Problem statement: Transcribe each entry. Change nothing.

::: Dataset records

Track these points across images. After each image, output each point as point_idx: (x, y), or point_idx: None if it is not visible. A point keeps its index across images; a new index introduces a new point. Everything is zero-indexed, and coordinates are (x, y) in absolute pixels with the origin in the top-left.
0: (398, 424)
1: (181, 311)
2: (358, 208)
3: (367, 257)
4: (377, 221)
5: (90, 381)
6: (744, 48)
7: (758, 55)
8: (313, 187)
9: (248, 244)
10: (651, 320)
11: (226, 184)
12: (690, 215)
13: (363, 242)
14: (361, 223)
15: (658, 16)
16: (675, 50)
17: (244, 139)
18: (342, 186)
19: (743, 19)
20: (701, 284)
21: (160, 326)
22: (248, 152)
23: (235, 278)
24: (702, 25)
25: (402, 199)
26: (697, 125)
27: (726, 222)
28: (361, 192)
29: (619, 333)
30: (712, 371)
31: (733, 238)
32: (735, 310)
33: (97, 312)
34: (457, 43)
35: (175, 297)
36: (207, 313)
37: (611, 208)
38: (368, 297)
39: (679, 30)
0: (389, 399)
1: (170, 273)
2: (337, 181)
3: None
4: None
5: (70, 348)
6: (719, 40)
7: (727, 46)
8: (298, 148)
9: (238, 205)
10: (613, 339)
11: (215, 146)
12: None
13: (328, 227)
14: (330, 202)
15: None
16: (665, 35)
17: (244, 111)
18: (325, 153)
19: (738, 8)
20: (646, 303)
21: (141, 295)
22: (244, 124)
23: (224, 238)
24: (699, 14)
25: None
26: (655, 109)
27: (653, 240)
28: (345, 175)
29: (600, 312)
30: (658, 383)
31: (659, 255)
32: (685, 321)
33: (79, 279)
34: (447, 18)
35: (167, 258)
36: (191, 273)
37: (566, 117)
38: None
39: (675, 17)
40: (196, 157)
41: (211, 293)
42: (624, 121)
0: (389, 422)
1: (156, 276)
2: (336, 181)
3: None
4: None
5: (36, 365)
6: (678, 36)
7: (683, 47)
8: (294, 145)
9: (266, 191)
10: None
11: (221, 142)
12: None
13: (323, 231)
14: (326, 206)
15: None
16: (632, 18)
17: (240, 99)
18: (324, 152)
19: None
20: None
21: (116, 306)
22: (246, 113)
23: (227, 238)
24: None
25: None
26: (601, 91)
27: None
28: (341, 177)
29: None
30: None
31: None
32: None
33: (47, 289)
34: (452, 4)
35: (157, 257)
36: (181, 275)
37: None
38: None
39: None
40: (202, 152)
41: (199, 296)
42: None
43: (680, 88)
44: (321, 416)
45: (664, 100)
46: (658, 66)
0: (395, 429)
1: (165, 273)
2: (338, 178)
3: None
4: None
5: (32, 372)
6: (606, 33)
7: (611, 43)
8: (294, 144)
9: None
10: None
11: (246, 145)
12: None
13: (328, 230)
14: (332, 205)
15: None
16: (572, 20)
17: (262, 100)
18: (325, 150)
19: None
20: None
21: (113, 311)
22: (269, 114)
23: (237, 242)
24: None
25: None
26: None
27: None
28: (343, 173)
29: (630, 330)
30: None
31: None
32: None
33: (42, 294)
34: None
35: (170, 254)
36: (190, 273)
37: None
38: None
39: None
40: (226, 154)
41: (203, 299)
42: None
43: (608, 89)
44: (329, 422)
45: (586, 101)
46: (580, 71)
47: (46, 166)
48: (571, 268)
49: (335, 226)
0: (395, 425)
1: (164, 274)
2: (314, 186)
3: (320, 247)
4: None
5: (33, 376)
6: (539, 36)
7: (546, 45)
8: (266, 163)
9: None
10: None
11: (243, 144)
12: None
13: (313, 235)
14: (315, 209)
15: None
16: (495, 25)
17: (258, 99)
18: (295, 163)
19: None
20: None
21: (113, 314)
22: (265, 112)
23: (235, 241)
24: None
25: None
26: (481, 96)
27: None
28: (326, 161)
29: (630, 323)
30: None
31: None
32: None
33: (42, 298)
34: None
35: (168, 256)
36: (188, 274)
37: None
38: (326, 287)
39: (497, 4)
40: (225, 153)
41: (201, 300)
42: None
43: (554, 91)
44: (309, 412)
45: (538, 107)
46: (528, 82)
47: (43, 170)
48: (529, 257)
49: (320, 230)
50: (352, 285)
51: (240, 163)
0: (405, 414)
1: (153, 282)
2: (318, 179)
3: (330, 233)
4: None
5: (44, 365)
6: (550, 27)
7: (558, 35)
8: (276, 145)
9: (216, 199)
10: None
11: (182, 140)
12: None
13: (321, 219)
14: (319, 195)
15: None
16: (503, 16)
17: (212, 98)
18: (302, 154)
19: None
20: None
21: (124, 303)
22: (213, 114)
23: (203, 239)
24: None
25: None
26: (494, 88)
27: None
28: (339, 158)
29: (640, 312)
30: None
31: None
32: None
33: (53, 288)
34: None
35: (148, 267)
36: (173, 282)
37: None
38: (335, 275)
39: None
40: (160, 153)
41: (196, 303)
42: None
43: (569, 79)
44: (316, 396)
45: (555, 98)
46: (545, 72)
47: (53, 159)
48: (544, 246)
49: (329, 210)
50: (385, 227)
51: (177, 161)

::::::

Completed task:
Track these points across images. After each image, output each point as point_idx: (x, y), or point_idx: None if it is not visible. A point keeps its index across images; a new index introduces a new point. Everything is zero-indexed, and coordinates are (x, y) in absolute pixels with the origin in the top-left.
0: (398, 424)
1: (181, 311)
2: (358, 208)
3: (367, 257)
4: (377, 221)
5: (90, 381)
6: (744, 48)
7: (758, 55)
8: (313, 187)
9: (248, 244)
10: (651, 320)
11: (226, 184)
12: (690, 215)
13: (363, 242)
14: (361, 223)
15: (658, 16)
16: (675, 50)
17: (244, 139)
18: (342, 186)
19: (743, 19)
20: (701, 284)
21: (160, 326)
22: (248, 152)
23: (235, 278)
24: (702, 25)
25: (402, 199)
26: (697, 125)
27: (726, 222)
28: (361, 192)
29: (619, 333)
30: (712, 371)
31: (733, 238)
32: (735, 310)
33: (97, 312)
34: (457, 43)
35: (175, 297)
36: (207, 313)
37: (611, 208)
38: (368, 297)
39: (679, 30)
0: (389, 399)
1: (170, 273)
2: (337, 181)
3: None
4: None
5: (70, 348)
6: (719, 40)
7: (727, 46)
8: (298, 148)
9: (238, 205)
10: (613, 339)
11: (215, 146)
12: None
13: (328, 227)
14: (330, 202)
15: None
16: (665, 35)
17: (244, 111)
18: (325, 153)
19: (738, 8)
20: (646, 303)
21: (141, 295)
22: (244, 124)
23: (224, 238)
24: (699, 14)
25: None
26: (655, 109)
27: (653, 240)
28: (345, 175)
29: (600, 312)
30: (658, 383)
31: (659, 255)
32: (685, 321)
33: (79, 279)
34: (447, 18)
35: (167, 258)
36: (191, 273)
37: (566, 117)
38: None
39: (675, 17)
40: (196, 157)
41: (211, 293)
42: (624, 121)
0: (389, 422)
1: (156, 276)
2: (336, 181)
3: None
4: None
5: (36, 365)
6: (678, 36)
7: (683, 47)
8: (294, 145)
9: (266, 191)
10: None
11: (221, 142)
12: None
13: (323, 231)
14: (326, 206)
15: None
16: (632, 18)
17: (240, 99)
18: (324, 152)
19: None
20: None
21: (116, 306)
22: (246, 113)
23: (227, 238)
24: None
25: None
26: (601, 91)
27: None
28: (341, 177)
29: None
30: None
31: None
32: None
33: (47, 289)
34: (452, 4)
35: (157, 257)
36: (181, 275)
37: None
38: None
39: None
40: (202, 152)
41: (199, 296)
42: None
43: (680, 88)
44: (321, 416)
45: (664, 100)
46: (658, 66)
0: (395, 429)
1: (165, 273)
2: (338, 178)
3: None
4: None
5: (32, 372)
6: (606, 33)
7: (611, 43)
8: (294, 144)
9: None
10: None
11: (246, 145)
12: None
13: (328, 230)
14: (332, 205)
15: None
16: (572, 20)
17: (262, 100)
18: (325, 150)
19: None
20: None
21: (113, 311)
22: (269, 114)
23: (237, 242)
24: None
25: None
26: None
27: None
28: (343, 173)
29: (630, 330)
30: None
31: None
32: None
33: (42, 294)
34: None
35: (170, 254)
36: (190, 273)
37: None
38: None
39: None
40: (226, 154)
41: (203, 299)
42: None
43: (608, 89)
44: (329, 422)
45: (586, 101)
46: (580, 71)
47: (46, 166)
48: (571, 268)
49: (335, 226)
0: (395, 425)
1: (164, 274)
2: (314, 186)
3: (320, 247)
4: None
5: (33, 376)
6: (539, 36)
7: (546, 45)
8: (266, 163)
9: None
10: None
11: (243, 144)
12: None
13: (313, 235)
14: (315, 209)
15: None
16: (495, 25)
17: (258, 99)
18: (295, 163)
19: None
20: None
21: (113, 314)
22: (265, 112)
23: (235, 241)
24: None
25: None
26: (481, 96)
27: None
28: (326, 161)
29: (630, 323)
30: None
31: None
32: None
33: (42, 298)
34: None
35: (168, 256)
36: (188, 274)
37: None
38: (326, 287)
39: (497, 4)
40: (225, 153)
41: (201, 300)
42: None
43: (554, 91)
44: (309, 412)
45: (538, 107)
46: (528, 82)
47: (43, 170)
48: (529, 257)
49: (320, 230)
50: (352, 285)
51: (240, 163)
0: (405, 414)
1: (153, 282)
2: (318, 179)
3: (330, 233)
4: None
5: (44, 365)
6: (550, 27)
7: (558, 35)
8: (276, 145)
9: (216, 199)
10: None
11: (182, 140)
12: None
13: (321, 219)
14: (319, 195)
15: None
16: (503, 16)
17: (212, 98)
18: (302, 154)
19: None
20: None
21: (124, 303)
22: (213, 114)
23: (203, 239)
24: None
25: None
26: (494, 88)
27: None
28: (339, 158)
29: (640, 312)
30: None
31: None
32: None
33: (53, 288)
34: None
35: (148, 267)
36: (173, 282)
37: None
38: (335, 275)
39: None
40: (160, 153)
41: (196, 303)
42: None
43: (569, 79)
44: (316, 396)
45: (555, 98)
46: (545, 72)
47: (53, 159)
48: (544, 246)
49: (329, 210)
50: (385, 227)
51: (177, 161)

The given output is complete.